Aku terdiam sejenak, mencoba merangkai kalimat yang tepat untuk memulai pembicaraan ini. “Gini, lo inget, kan? Waktu pertama kali Deni pingsan?” tanyaku sambil menatap mereka berdua. Rifaldy dan Mang Tohir sama-sama mengangguk, mengenang kejadian itu. “Nah, kejadian ini persis terjadi di jam yang sama, bro,” tambahku, mempertegas perasaanku yang semakin tak enak.
Rifaldy buru-buru merogoh ponsel di sakunya, mengecek jam dengan cepat. “Lo bener, ini di jam yang sama lagi,” ucapnya pelan, jelas ada kegelisahan dalam suaranya.
“Memang aneh, Mas,” sahut Mang Tohir, “Tadi siang Mas Deni sehat-sehat aja, nggak ada tanda-tanda lemes atau ngeluh apa-apa.”
“Emangnya ada, ya, penyakit yang bisa terpengaruh sama waktu tertentu?” tanya Rifaldy, suaranya semakin ragu, seolah-olah ia sedang mencari alasan lain yang bisa menjelaskan ini semua. Walau aku tahu ada teka-teki besar yang berputar di pikirannya tanpa jawaban.
“Daripada kita nebak-nebak, mendingan lo telepon Kakak lo, Rif. Kasih tau dia soal kondisi Deni,” saranku, mencoba mencari solusi yang lebih pasti.
Tanpa banyak cakap, Rifaldy segera mengeluarkan ponselnya dan mulai menghubungi Kak Ferdy, berharap bisa mendapat penjelasan atau setidaknya bantuan atas kondisi Deni yang semakin membingungkan.
"Halo! Bang!" ucap Rifaldy tidak sabaran pada ponselnya, jelas nampak kegelisahan yang ia rasakan.
Selanjutnya ia menceritakan semua yang telah terjadi hari ini, tak luput ia juga mengungkapkan kecurigaan kami dibalik sakitnya Deni. Walau aku tak yakin Kakak Rifaldy dapat menerimanya.

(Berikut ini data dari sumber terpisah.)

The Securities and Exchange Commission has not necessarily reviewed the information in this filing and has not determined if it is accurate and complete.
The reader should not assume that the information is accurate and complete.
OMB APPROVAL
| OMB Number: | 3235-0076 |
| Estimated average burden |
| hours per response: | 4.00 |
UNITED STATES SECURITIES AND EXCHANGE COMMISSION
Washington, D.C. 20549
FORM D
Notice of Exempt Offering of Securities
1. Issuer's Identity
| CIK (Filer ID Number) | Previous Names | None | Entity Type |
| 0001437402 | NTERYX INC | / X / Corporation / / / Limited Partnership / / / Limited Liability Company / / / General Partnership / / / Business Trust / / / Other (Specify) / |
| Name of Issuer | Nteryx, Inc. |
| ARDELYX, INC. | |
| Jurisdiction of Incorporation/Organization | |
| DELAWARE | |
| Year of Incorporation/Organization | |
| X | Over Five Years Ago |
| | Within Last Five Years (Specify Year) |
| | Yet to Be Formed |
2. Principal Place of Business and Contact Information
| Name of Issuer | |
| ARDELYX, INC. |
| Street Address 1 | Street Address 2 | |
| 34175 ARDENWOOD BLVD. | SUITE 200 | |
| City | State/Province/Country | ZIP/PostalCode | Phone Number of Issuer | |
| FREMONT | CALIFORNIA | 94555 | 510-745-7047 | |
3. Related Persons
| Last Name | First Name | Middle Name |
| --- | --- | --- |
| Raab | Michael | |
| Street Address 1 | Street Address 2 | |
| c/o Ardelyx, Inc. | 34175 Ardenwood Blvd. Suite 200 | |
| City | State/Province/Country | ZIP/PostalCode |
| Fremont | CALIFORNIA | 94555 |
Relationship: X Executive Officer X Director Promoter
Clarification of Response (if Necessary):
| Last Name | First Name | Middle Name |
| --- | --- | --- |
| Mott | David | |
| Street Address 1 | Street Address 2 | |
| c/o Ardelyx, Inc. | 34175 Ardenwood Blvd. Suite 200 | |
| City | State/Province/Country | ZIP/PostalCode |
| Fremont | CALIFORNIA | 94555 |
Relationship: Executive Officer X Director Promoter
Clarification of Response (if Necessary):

"Gimana, Rif?" tanyaku dengan gelisah, tak sabar menunggu jawaban. Kegelisahan di dalam diriku semakin memuncak.
"Kita disuruh tutup mulut!" jawab Rifaldy, membuatku sedikit terkejut. Aku tak paham maksudnya. "Besok pagi ada temannya Bang Yudi. Dia mantan dokter, sekarang udah pindah profesi. Sejak Deni sakit, tiap pagi dia bakal datang ke sini untuk cek kesehatannya," lanjut Rifaldy. Meskipun sedikit lega, rasa curigaku belum sepenuhnya terjawab. Ada sesuatu yang mengganjal.
"Kalau kayak gitu lebih mending, Mas," timpal Mang Tohir dengan ekspresi kebingungan yang masih tersirat di wajahnya. "Tapi kenapa nggak dibawa pulang aja, Mas?" tanyanya dengan suara yang semakin pelan, seolah takut mengusik sesuatu.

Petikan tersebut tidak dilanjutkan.